= National Award for Excellence in Academic Performance (Spain) =

Spanish national academic award

Presentation ceremony for the 2013–2014 National University Graduation Awards.

The National Award for Excellence in Academic Performance (known in Spanish as "Premios Nacionales de Fin de Carrera de Educación Universitaria" since 2012, as "Premios Nacionales a la Excelencia en el Rendimiento Académico Universitario" from 2009 to 2011, and as "Premios Nacionales de Fin de Carrera" prior to 2009) is the most prestigious award granted by the Ministry of Education (Government of Spain) to the students that have just accomplished their undergraduate degree outstanding greatly among the rest of students. It is one of the oldest academic awards continuously granted, with a history that goes back to the 19th century.

Prior to the academic year 2008-09, the award was granted to the students who had the highest average score in their correspondent degree (one award for each degree) e.g. Medicine, English Studies, Geology, etc. However, since 2009 every candidate compete in one of the five field categories: Arts and Humanities, Social and Legal Sciences, Sciences, Health Sciences and Engineering and Architecture. Each category counts with a variable number of National Awards (1st prize), Honorable Mentions (2nd prize) and "Accésits" (3rd prize). Therefore, the winners of these awards are not only recognized for being the best students on their degree, but the best students on their field category in the country.

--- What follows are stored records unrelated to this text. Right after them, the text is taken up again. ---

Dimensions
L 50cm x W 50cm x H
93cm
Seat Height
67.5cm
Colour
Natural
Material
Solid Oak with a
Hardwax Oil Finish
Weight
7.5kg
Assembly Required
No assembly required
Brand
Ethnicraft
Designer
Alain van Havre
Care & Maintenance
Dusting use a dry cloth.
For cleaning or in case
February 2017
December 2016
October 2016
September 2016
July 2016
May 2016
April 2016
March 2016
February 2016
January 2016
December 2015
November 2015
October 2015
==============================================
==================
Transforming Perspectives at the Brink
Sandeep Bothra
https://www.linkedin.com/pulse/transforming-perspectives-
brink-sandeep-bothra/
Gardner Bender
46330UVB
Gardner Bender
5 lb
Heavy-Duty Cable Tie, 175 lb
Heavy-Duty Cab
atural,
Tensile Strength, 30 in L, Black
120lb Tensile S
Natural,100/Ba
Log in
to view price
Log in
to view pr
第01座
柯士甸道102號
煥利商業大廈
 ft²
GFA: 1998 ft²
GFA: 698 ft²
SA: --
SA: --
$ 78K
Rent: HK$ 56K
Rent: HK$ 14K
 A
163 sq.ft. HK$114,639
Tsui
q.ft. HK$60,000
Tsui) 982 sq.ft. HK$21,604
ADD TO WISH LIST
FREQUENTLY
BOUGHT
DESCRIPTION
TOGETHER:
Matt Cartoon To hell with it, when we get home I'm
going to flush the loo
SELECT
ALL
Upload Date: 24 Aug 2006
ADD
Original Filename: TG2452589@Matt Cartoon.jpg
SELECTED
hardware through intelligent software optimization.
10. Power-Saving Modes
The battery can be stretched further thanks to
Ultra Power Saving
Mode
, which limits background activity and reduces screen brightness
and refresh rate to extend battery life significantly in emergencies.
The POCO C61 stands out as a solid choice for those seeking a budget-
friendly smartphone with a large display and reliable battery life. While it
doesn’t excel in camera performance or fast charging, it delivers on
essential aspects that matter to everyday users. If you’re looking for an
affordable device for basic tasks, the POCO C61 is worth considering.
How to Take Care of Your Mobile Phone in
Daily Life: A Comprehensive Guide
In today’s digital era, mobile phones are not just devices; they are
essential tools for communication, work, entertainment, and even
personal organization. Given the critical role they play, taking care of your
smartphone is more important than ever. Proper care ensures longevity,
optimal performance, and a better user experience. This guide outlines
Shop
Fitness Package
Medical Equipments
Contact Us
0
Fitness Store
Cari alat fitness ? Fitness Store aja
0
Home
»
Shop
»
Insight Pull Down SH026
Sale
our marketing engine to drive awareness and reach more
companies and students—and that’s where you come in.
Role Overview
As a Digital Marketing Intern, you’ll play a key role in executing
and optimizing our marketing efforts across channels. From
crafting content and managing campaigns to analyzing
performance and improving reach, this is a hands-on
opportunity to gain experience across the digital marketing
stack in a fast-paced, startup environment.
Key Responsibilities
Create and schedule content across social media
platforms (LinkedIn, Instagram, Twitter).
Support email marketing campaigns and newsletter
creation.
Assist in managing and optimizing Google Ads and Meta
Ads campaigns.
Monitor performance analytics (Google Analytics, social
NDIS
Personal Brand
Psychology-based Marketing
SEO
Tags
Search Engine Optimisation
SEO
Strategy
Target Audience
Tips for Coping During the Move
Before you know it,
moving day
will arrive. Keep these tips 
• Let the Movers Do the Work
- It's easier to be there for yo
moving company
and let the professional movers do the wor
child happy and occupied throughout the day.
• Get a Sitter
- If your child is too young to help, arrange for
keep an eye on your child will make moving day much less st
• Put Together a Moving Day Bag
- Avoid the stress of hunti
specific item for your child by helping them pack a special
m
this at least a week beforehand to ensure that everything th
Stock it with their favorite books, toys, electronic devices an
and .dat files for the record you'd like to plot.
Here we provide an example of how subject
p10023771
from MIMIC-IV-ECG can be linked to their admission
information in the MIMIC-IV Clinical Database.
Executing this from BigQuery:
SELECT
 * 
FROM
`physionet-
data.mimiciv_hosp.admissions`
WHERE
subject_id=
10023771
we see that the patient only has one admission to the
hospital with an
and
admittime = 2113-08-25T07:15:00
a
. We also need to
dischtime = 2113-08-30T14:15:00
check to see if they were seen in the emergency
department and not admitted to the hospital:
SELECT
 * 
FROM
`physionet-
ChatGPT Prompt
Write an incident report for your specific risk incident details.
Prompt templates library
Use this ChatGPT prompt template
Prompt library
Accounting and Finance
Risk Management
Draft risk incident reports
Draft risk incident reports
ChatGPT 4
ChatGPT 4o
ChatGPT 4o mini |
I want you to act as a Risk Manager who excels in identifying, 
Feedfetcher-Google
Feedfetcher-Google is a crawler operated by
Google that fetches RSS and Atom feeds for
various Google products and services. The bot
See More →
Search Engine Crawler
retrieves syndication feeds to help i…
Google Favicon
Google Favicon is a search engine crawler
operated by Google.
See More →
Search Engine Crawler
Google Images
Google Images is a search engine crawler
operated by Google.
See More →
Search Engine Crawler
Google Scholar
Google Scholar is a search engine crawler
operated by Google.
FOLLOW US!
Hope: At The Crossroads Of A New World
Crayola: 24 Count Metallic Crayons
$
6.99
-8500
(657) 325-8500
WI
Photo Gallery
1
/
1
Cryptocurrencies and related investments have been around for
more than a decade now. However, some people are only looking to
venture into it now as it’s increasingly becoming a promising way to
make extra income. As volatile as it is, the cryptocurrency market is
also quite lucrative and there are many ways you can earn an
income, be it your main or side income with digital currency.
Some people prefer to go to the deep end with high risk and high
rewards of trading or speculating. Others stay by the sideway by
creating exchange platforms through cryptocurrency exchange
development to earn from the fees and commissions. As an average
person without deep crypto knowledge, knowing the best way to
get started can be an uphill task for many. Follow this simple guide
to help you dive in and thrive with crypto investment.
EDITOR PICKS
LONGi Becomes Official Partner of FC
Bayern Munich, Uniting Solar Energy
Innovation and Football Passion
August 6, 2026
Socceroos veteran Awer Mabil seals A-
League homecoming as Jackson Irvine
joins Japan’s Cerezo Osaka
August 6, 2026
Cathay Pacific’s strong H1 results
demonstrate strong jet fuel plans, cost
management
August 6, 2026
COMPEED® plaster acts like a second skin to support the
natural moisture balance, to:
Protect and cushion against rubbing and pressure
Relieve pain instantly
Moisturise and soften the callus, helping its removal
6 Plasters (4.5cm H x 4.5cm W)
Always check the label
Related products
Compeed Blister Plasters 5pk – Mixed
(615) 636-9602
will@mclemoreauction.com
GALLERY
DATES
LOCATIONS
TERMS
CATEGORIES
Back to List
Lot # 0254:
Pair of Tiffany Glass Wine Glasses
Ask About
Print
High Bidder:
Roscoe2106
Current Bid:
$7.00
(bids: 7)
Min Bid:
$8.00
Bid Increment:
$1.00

In order to be elected as candidate the minimum average score is 9 (out of 10) in the fields of Arts and Humanities, Social and Legal Sciences, Sciences, Health Sciences and 8 in Engineering and Architecture. Achieving these minimum average grade in the Spanish Academic system is a major undertaking, therefore only a reduced number of students can apply for the award. The average score of the candidates is weighted with the class score of their promotion (diminishing differences between universities). Finally, the curriculum vitae of the candidates is also taken into account.

The awards are given by the Minister of Education, Culture and Sport in an official act in the National Auditorium of Music endowing the students 3300 euros for the 1st prize, 2650 euros for the second prize and 2200 euros for the 3rd.